In Dwight Macdonald On Movies, Macdonald includes a brief five-page review of I Lost It at the Movies. While he states in the beginning of his review that he has, on the whole, favorable sentiments towards the book, he nevertheless criticizes Kael for being "stronger on the intellectual side than on the aesthetic side" as well as her persistence in quoting other critics out of context. In the process, Macdonald confutes some of the assertions Kael makes about his own opinions regarding certain movies.

Dwight Macdonald writes:

What I like especially about Miss Kael's book is that it is written from the outside. The trouble with most film criticism today is that it isn't criticism. It is, rather, appreciation, celebration, information, and it is written by intellectuals who have come to be "insiders" in the sense that they are able to discourse learnedly about almost any movie without thinking much about whether it's any good - the very question must strike them as a little naive, and irrelevant - because they see it as a greater, or lesser, manifestation of the mystery, the godhead of Cinema.

Nevertheless, Macdonald goes on to say that some of the quotes that Kael utilizes in her reviews are often used incorrectly especially in regards to him, creating a distorted view of the opinions he had on certain movies such as Jules and Jim. He also questions the validity of some of her assessments of a few movies, including Hiroshima Mon Amour, 8½, and Last Year in Marienbad, stating that she is "perversely literal-minded" and comments upon "her ascetic insensibility to the sensual pleasures of cinema...when she dislikes the literary content." When Kael ponders in the book "it [is] difficult to understand why Dwight Macdonald with his dedication to high art sacrifices his time to them," Macdonald contends that he has always considered movies to be a high art. This, in a way, highlights the differences in their perspectives on movies: Pauline Kael sees movies as a fusion of pop and art elements (a mixture of lowbrow and highbrow), while Macdonald sees it in more highbrow terms. On the whole, Macdonald seems to respect her critical acumen, but not her methods.

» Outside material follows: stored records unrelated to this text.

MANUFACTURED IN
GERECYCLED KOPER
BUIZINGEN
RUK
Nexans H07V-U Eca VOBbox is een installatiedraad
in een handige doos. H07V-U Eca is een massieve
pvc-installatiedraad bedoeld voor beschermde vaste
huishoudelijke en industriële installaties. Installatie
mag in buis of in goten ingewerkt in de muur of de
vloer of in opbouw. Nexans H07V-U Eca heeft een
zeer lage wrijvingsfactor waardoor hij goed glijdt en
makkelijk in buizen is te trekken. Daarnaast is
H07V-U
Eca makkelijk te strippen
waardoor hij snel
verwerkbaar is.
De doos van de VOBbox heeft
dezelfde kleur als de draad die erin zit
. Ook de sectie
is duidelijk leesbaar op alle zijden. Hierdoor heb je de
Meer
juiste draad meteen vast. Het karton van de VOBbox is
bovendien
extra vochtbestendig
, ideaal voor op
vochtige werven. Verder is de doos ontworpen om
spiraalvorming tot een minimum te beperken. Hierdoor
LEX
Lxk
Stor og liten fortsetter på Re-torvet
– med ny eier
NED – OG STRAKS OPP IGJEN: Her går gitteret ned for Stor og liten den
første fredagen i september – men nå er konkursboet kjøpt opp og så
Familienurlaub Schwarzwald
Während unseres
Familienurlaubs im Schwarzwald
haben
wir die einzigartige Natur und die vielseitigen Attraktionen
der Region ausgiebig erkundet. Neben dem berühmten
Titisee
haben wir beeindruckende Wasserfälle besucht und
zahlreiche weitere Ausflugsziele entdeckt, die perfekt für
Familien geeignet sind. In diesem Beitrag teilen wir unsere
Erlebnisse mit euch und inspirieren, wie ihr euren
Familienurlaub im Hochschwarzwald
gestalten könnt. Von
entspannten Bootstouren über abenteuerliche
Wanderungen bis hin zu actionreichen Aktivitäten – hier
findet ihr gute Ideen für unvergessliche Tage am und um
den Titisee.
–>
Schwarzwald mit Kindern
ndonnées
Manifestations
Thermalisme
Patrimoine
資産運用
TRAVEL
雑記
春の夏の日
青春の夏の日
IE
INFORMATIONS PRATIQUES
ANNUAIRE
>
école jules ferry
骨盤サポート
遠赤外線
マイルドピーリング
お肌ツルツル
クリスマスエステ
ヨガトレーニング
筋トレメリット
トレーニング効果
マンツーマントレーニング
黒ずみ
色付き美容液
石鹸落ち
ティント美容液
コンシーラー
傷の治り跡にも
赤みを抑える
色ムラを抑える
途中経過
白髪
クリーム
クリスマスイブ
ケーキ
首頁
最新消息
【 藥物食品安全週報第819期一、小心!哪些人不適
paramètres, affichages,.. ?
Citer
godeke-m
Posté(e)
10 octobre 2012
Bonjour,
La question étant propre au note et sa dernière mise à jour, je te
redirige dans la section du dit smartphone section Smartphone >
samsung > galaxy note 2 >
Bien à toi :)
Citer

A more adverse reaction comes from the auteurist Andrew Sarris, mainly as a result of the essay '"Circles and Squares", which was originally published in Film Quarterly. Sarris's reaction was in response to Kael's denunciation of the Auteur theory's merits, and has, in later years, occasionally jabbed at Kael's work. Examples of his critical observations are available in his books, e.g., The Primal Screen and Politics and Cinema. With the exception of "Circles and Squares", Kael has rarely responded. Notwithstanding Kael's unresponsive silence, this has gone down in film lore as the Sarris-Kael feud.

In reference to the title of the book, the critic Jonathan Rosenbaum wrote an article entitled "I Missed It at the Movies: Objections to Raising Kane" as a rebuttal to Kael's essay on Citizen Kane, which had been entitled "Raising Kane".

==In popular culture==

In Lemony Snicket: The Unauthorized Autobiography, the book is referenced under the parody title I Lost Something at the Movies, and a short snippet of the made-up book is included. The name of the fictional author given, "Lena Pukalie", is also an anagram of Pauline Kael.